- Opening Delimiter -
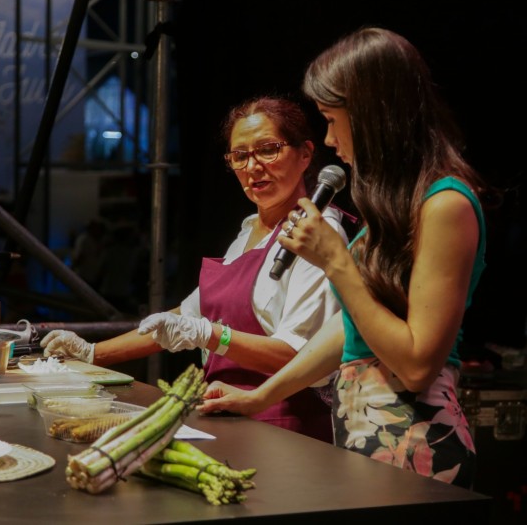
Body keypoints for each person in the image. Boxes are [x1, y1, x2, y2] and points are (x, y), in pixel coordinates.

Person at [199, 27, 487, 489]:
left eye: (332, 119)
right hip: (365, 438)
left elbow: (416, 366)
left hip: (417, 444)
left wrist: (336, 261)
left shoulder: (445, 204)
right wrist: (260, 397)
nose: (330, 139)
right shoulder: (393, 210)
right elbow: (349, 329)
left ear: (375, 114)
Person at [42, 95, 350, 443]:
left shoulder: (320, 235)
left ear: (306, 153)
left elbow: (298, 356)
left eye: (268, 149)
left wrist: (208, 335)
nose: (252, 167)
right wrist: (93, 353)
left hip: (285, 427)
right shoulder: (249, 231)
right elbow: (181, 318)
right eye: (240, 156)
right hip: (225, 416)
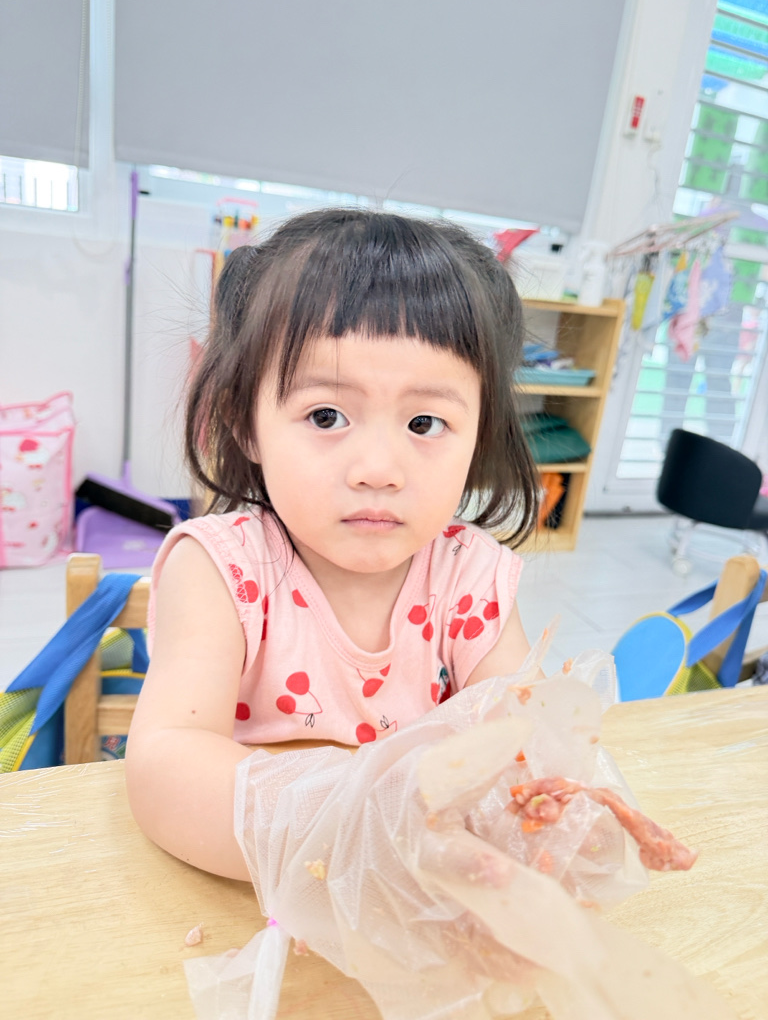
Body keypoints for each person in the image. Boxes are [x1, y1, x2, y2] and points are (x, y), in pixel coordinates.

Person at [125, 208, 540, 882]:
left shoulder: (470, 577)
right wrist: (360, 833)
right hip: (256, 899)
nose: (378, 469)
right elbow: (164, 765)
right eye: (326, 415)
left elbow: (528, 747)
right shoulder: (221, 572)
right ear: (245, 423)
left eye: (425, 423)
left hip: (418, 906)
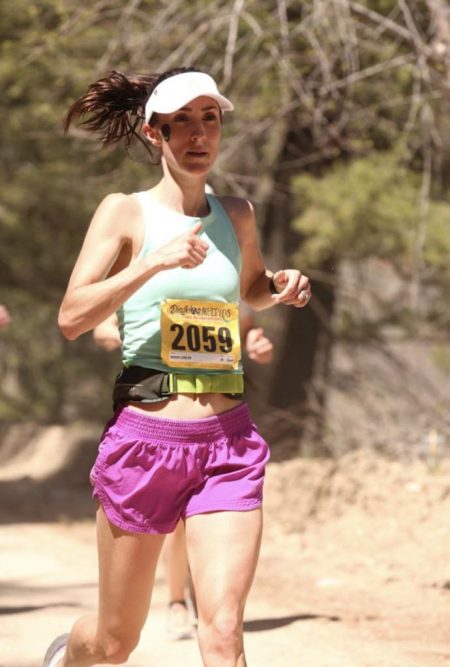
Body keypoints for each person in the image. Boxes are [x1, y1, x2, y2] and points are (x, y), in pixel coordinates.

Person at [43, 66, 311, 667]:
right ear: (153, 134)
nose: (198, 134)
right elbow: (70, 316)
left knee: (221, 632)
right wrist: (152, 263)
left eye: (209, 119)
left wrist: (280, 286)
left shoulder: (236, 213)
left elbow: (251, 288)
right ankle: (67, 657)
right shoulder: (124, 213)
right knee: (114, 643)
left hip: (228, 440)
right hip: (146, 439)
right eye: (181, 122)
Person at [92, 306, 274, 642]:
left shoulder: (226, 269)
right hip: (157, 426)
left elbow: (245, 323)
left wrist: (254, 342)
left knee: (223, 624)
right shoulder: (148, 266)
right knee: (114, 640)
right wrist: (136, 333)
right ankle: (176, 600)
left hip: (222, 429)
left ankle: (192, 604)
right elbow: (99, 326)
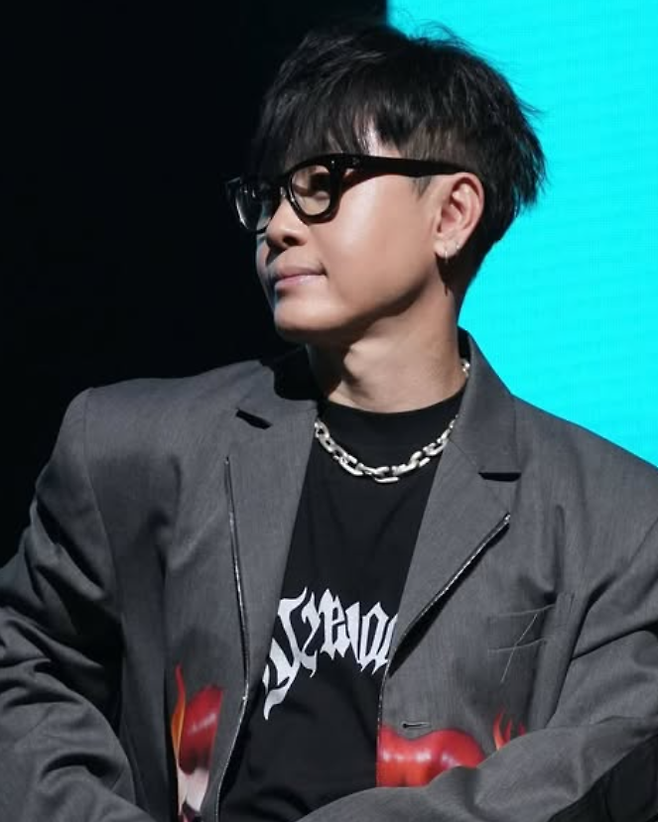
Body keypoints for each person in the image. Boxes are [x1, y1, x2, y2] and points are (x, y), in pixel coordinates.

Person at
- Closing Delimiter -
- Opening Delimiter -
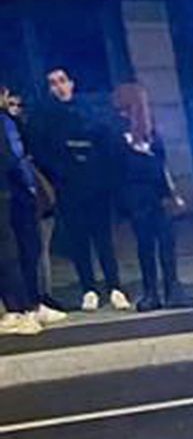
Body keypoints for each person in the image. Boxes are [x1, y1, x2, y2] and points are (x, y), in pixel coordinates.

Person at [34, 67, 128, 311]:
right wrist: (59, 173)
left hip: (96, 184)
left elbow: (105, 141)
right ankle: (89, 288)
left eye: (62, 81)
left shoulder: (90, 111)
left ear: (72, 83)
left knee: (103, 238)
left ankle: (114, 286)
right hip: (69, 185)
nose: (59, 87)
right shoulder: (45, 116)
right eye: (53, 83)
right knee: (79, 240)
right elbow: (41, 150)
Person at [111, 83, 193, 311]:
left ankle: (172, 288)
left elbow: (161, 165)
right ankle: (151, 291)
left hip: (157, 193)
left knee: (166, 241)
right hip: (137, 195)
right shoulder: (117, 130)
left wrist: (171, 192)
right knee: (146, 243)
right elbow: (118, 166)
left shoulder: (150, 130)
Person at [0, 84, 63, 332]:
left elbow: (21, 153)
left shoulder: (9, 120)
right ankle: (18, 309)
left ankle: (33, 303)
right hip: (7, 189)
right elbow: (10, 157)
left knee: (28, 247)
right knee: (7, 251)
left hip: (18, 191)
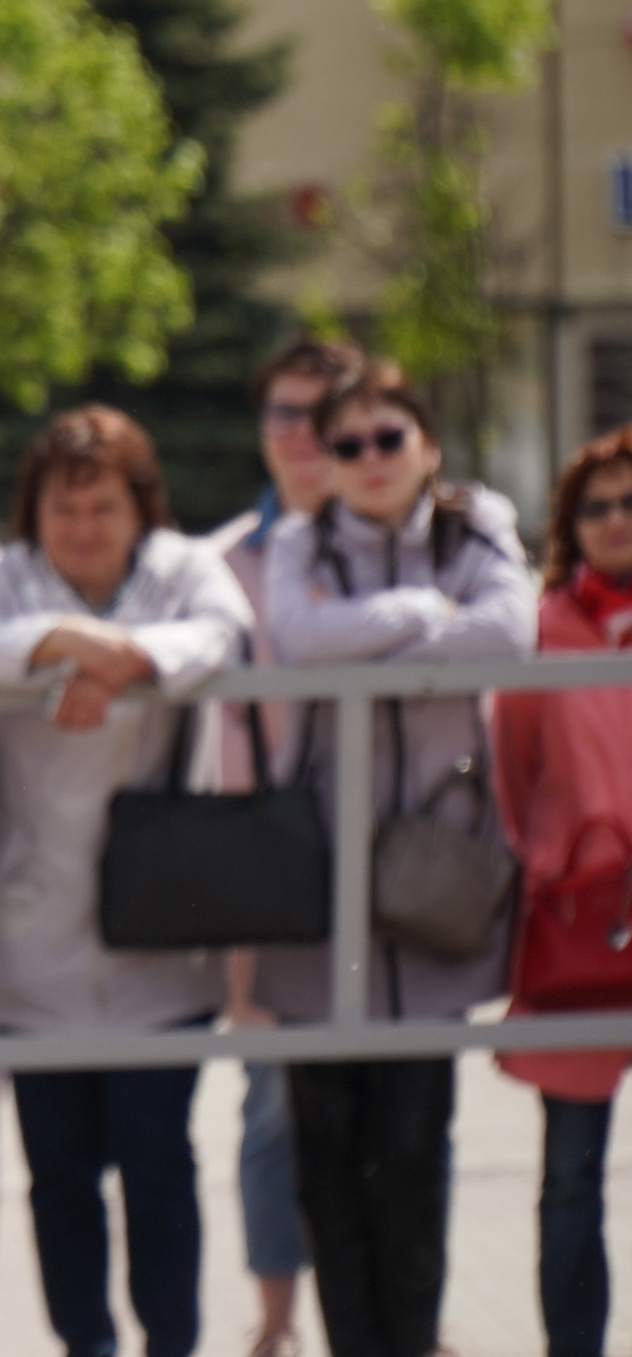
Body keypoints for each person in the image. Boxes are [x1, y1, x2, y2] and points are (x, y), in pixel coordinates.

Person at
- Closing Delimiter -
_Aim of the exercise_
Only a number is expected in reply: how many lines of the entries hold the word "ankle"?

_Reply_
9